Influence of MYO6 expression level in the hair cells

The finding that overexpression of MYO6 may cause hearing loss may indicate that the hearing process is influenced by the level of MYO6 transcript. If the transcript level ranges between 50 and 100%, this seems sufficient for a normal protein function, which is supported by the finding that heterozygous carriers of recessive mutations do not have hearing loss. Patients of family 2 were found to have transcript levels of 80–85%, but in this case, the hearing loss is probably due to a dominant-negative effect. The absence of normal transcript leads to profound hearing loss as seen in homozygous carriers of recessive mutations. The effect of transcript levels between 0 and 50% is not known in humans. However, recessive sesv mutant mice, which have a deafness and circling phenotype, were found to have very low expression levels of Myo6 mRNA and total absence of protein expression. Furthermore, in recessive sesv mutant mice with a similar phenotype, expression of myosin VI protein in the inner ears was reduced to 11–16% of the levels found in control mice.24 These findings may indicate that expression levels between 0 and 50% may contribute to the hearing loss in both mice mutants. In addition, the dominant mutations with presumed dominant-negative effect suggest that these lower levels may lead to hearing loss with a milder phenotype due to the residual myosin VI activity. Our results for family 1 show that levels above 100% may also be deleterious for the hair cells.

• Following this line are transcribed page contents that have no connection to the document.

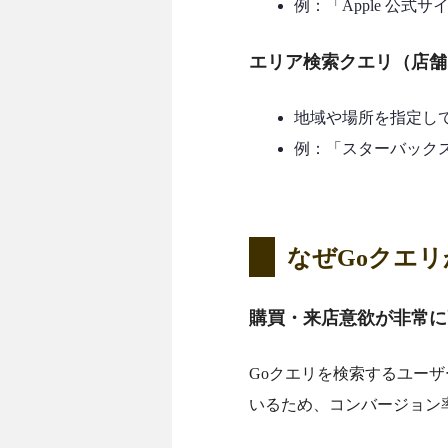
例：「Apple 公式サイ
エリア検索クエリ（店舗
地域や場所を指定し
例：「スターバックス
なぜGoクエ
購買・来店意欲が非常に
Goクエリを検索するユー
いるため、コンバージョン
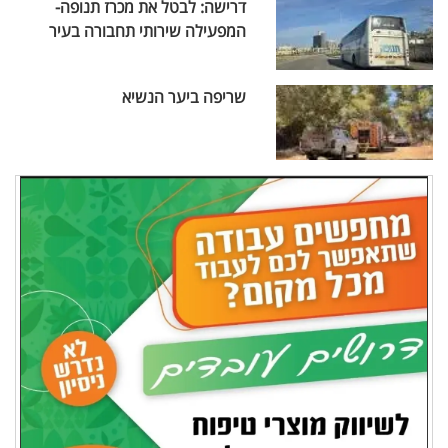
דרישה: לבטל את מכרז תנופה-
המפעילה שירותי תחבורה בעיר
שריפה ביער הנשיא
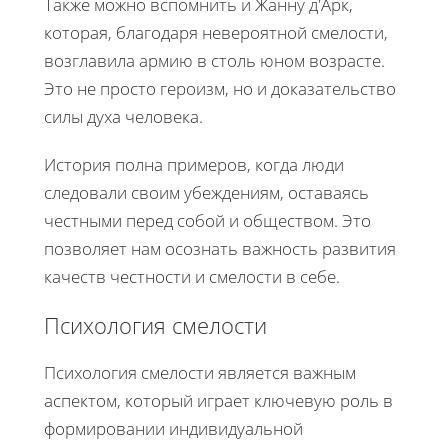
Также можно вспомнить и Жанну д'Арк,
которая, благодаря невероятной смелости,
возглавила армию в столь юном возрасте.
Это не просто героизм, но и доказательство
силы духа человека.
История полна примеров, когда люди
следовали своим убеждениям, оставаясь
честными перед собой и обществом. Это
позволяет нам осознать важность развития
качеств честности и смелости в себе.
Психология смелости
Психология смелости является важным
аспектом, который играет ключевую роль в
формировании индивидуальной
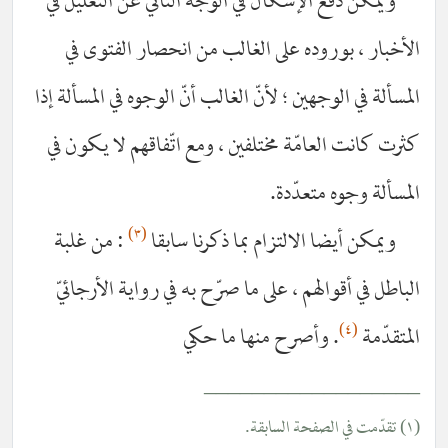
ويمكن دفع الإشكال في الوجه الثاني عن التعليل في
أخبار ، بوروده على الغالب من انحصار الفتوى في
سألة في الوجهين ؛ لأنّ الغالب أنّ الوجوه في المسألة إذا
رت كانت العامّة مختلفين ، ومع اتّفاقهم لا يكون في
مسألة وجوه متعدّدة.
(٣)
ويمكن أيضا الالتزام بما ذكرنا سابقا
: من غلبة
اطل في أقوالهم ، على ما صرّح به في رواية الأرجائيّ
(٤)
تقدّمة
. وأصرح منها ما حكي
________________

It is remarkable that MYO6 is expressed in a wide variety of tissues while patients with MYO6 mutations only suffer from hearing loss. The specific phenotype for the patients could be explained by the hypothesis that mainly the hair cells in the inner ear, where expression is highest, are very sensitive to changes in the amount of MYO6 transcript below 50% and above 100%. Differences in NMD efficiencies in different cell types may partially explain the tissue-specific effect of the mutation.23 Another hypothesis is based on the fact that MYO6 is mainly expressed in epithelial cells and required for maintaining the structural integrity of cells and not for development.26 In epithelial cells such as the ones in the intestine or the kidney, MYO6 is not essential for maintenance because these cells have a very high turnover. On the contrary, the inner ear epithelial cells are postmitotic and do require MYO6 for structural maintenance as they cannot be renewed.